# Linear programming in Python (2)

Here's an example of a transportation problem, with information given as a table:

Demands |
||||||

300 | 360 | 280 | 340 | 220 | ||
---|---|---|---|---|---|---|

750 | 100 | 150 | 200 | 140 | 35 | |

Supplies |
400 | 50 | 70 | 80 | 65 | 80 |

350 | 40 | 90 | 100 | 150 | 130 |

This is an example of a *balanced, non-degenerate* transportation problem. It
is *balanced* since the sum of supplies equals the sum of demands, and it is
*non-degenerate* as there is no proper subset of supplies whose sum is equal to
that of a proper subset of demands. That is, there are no balanced
"sub-problems".

In such a problem, the array values may be considered to be the costs of transporting one object from a supplier to a demand. (In the version of the problem I pose to my students it's cars between distributors and car-yards; in another version it's tubs of ice-cream between dairies and supermarkets.) The idea of course is to move all objects from supplies to demands while minimizing the total cost.

This is a standard linear optimization problem, and it can be solved by any method used to solve such problems, although generally specialized methods are used.

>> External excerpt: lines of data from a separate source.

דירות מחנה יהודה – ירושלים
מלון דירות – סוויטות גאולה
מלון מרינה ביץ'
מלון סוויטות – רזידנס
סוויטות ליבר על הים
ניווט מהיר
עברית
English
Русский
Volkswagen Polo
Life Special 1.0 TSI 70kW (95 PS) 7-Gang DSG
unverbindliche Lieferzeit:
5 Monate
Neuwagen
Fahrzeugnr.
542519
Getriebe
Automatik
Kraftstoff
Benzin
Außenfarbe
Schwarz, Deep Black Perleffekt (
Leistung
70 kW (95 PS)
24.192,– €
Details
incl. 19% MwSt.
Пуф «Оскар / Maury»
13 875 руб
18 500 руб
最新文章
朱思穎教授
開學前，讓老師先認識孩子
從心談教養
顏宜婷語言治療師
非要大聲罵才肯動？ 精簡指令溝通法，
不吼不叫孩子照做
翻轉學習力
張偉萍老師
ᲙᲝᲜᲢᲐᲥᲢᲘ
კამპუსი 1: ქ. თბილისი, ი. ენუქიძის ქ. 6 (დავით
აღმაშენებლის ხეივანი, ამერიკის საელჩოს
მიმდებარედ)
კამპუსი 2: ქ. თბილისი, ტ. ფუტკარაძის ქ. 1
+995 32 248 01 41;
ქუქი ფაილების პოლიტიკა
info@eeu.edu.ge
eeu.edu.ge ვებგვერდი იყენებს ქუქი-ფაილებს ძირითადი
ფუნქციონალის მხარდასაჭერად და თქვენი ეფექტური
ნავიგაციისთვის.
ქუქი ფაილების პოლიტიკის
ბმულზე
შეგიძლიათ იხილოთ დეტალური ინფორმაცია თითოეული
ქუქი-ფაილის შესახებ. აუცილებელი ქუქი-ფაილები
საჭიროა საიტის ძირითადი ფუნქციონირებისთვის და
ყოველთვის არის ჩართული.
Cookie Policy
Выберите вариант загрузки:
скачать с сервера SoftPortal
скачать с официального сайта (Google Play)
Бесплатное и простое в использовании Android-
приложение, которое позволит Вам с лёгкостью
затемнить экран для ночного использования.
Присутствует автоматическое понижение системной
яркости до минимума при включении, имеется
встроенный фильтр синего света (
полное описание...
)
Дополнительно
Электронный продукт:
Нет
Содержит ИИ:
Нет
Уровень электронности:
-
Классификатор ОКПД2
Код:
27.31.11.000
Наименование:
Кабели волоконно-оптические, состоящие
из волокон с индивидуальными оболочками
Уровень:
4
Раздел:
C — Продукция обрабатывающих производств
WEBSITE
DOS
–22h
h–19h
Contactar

But the intention here is to show how easily this problem can be managed using myMathProg (and with numpy, for the simple use of printing an array):

```
1import pymprog as py
2import numpy as np
3py.begin('transport')
4M = range(3) # number of rows and columns
5N = range(5)
6A = py.iprod(M,N) # Cartesian product
7x = py.var('x', A, kind=int) # all the decision variables are integers
8costs = [[100,150,200,140,35],[50,70,80,65,80],[40,90,100,150,130]]
9supplies = [750,400,350]
10demands = [300,360,280,340,220]
11py.minimize(sum(costs[i][j]*x[i,j] for i,j in A))
12# the total sum in each row must equal the supplies
13for k in M:
14 sum(x[k,j] for j in N)==supplies[k]
15# the total sum in each column must equal the demands
16for k in N:
17 sum(x[i,k] for i in M)==demands[k]
18py.solve()
19print('\nMinimum cost: ',py.vobj())
20A = np.array([[x[i,j].primal for j in N] for i in M])
21print('\n')
22print(A)
23print('\n')
24#py.sensitivity()
25py.end()
```

with solution:

```
1GLPK Simplex Optimizer, v4.65
2n8 rows, 15 columns, 30 non-zeros
3 0: obj = 0.000000000e+00 inf = 3.000e+03 (8)
4 7: obj = 1.789500000e+05 inf = 0.000e+00 (0)
5* 12: obj = 1.311000000e+05 inf = 0.000e+00 (0)
6OPTIMAL LP SOLUTION FOUND
7GLPK Integer Optimizer, v4.65
88 rows, 15 columns, 30 non-zeros
915 integer variables, none of which are binary
10Integer optimization begins...
11Long-step dual simplex will be used
12+ 12: mip = not found yet >= -inf (1; 0)
13+ 12: >>>>> 1.311000000e+05 >= 1.311000000e+05 0.0% (1; 0)
14+ 12: mip = 1.311000000e+05 >= tree is empty 0.0% (0; 1)
15INTEGER OPTIMAL SOLUTION FOUND
16
17Minimum cost: 131100.0
18
19[[ 0. 190. 0. 340. 220.]
20 [ 0. 120. 280. 0. 0.]
21 [300. 50. 0. 0. 0.]]
```

As you see, the definition of the problem in Python is very straightforward.